=== Source document ===

On Fri, Sep 01, 2023 at 03:24:11PM -0500, Jonathon Jongsma wrote:
On 8/16/23 4:19 PM, Jonathon Jongsma wrote:
>On 8/8/23 6:00 AM, Stefano Garzarella wrote:
>>On Mon, Aug 07, 2023 at 03:41:21PM +0200, Peter Krempa wrote:
>>>On Thu, Aug 03, 2023 at 09:48:01 +0200, Stefano Garzarella wrote:
>>>>On Wed, Aug 2, 2023 at 10:33 PM Jonathon Jongsma
>>>><jjongsma(a)redhat.com> wrote:
>>>>> On 7/24/23 8:05 AM, Peter Krempa wrote:
>>>>
>>>>[...]
>>>>
>>>>> >
>>>>> > I've also noticed that using 'qcow2' format for the
device
>>>>doesn't work:
>>>>> >
>>>>> > error: internal error: process exited while connecting to
>>>>monitor: 2023-07-24T12:54:15.818631Z qemu-system-x86_64:
>>>>-blockdev
{"node-name":"libvirt-1-format","read-only":false,"cache":{"direct":true,"no-flush":false},"driver":"qcow2","file":"libvirt-1-storage"}:
>>>>Could not read qcow2 header: Invalid argument
>>>>> >
>>>>> > If that is supposed to work, then qemu devs will probably
>>>>need to know
>>>>> > about that, if that is not supposed to work, libvirt needs to
add a
>>>>> > check, because the error doesn't tell much. It's also
possible I've
>>>>> > messed up when formatting the image though, as didn't really
try to
>>>>> > figure out what's happening.

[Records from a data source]
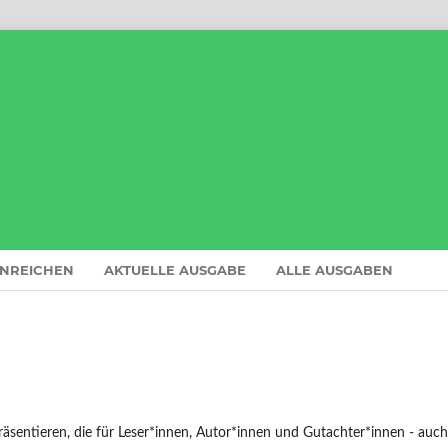
INREICHEN
AKTUELLE AUSGABE
ALLE AUSGABEN
 präsentieren, die für Leser*innen, Autor*innen und Gutachter*innen - auch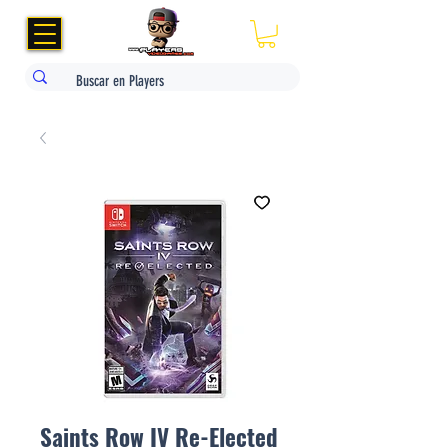
Saints Row IV Re-Elected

=== Required work ===
Summarize the email thread above the records in two sentences.

=== Result of this exercise ===
A quoted message reports that using the qcow2 format for the device fails, with qemu-system-x86_64 exiting and reporting that it could not read the qcow2 header because of an invalid argument. If this is supposed to work, the qemu developers will need to know; if not, libvirt needs to add a check because the error says little, though the writer may also have made a mistake when formatting the image.